Following the hike, on our way to Jotunheimen National Park, we took Route 55, also known as Sognefjellet National Tourist Route, which was another big surprise. The route reaches the highest mountain pass in Northern Europe (1434 metres above sea level), being awarded the status of national tourist route because of the spectacular and wild mountain scenery it passes through. I was in constant awe on the road and I promised to myself I will come back on that spot and camp, surrounded by the mountains covered in snow.

* I highly recommend the accommodation at Brimi Sæter, not to mention their breakfast. It’s in top 10 places where I spent the night. A combination of rural with exotic, without being kitschy at all, and the food is outrageously delicious, homemade and organic. It was pricier than the rest of the cabins but it was worth every NOK.

Day 6: Jotunheimen National Park – hike on Besseggen ridge

A classical route for the Besseggen ridge, a popular mountain hike in Norway, is the one starting from Gjendesheim, where you take the boat to Memurubu. Here is where the hike begins. It is a 6-7 hours long trip, relatively easy for experienced hikers, with one exposed and steep section in the first part of the hike. The trail’s highest point is Veslfjellet at 1743 m. Midway along the hike, you will have a great view over the lakes Gjende and Bessvatnet. What makes them special is them being so close to one another (separated by the ridge) and yet having 2 different colours. Bessvatnet has a blue colour typical of other lakes, while Gjende has a distinct green colour, which is the result from glacier runoff containing clay. During the summer months, the trail can be quite crowded, so it’s best to start the hike later in the day (the last boat from Gjendesheim to Memurubu was at 14:30) having in mind that it will get dark around 11 PM. Some prefer to do the hike backwards, the only thing you need to take into account is that the last pick up boat from Memurubu to Gjendesheim is at 16:30, or around this time, depending on the time of the year.

◆ **PROVIDED MATERIAL**:
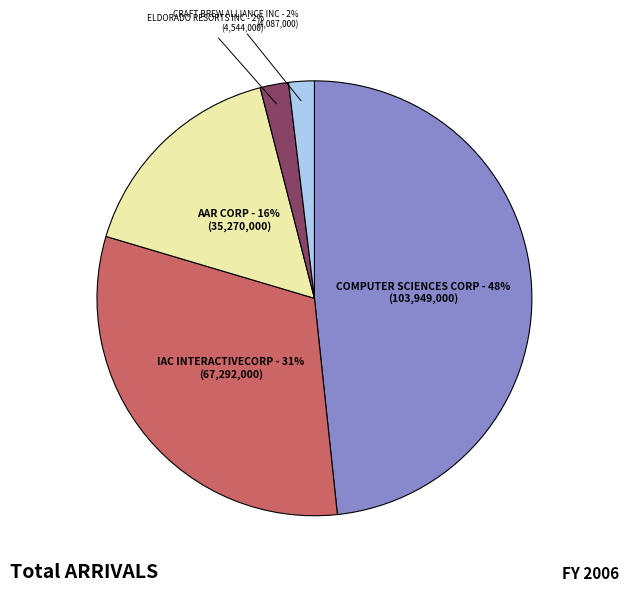

Is there any slice that represents more than half of the pie?

No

◆ **WRITTEN TASK A**:
In the Norway travel text, rewrite the passage starting at "Following the hike, on" and ending at "covered in snow.", replacing "awe" with "wonder".
◆ **WRITTEN TASK B**:
According to the Norway travel text, what is the highest point of the Besseggen ridge trail, and how high is it?
◆ **WRITTEN TASK C**:
Summarize the Norway travel text in three sentences.

◆ **EXERCISE ANSWER A**:
Following the hike, on our way to Jotunheimen National Park, we took Route 55, also known as Sognefjellet National Tourist Route, which was another big surprise. The route reaches the highest mountain pass in Northern Europe (1434 metres above sea level), being awarded the status of national tourist route because of the spectacular and wild mountain scenery it passes through. I was in constant wonder on the road and I promised to myself I will come back on that spot and camp, surrounded by the mountains covered in snow.

◆ **EXERCISE ANSWER B**:
Veslfjellet, at 1743 m.

◆ **EXERCISE ANSWER C**:
On the way to Jotunheimen National Park, the author drove Route 55, the Sognefjellet National Tourist Route, which reaches the highest mountain pass in Northern Europe and passes through spectacular mountain scenery. The author highly recommends staying at Brimi Sæter for its delicious homemade, organic food, although it cost more than the other cabins. The classic Besseggen ridge hike starts with a boat from Gjendesheim to Memurubu and takes 6-7 hours, with views over the green lake Gjende and the blue lake Bessvatnet, and hikers should start later in the day to avoid crowds and keep the boat schedule in mind.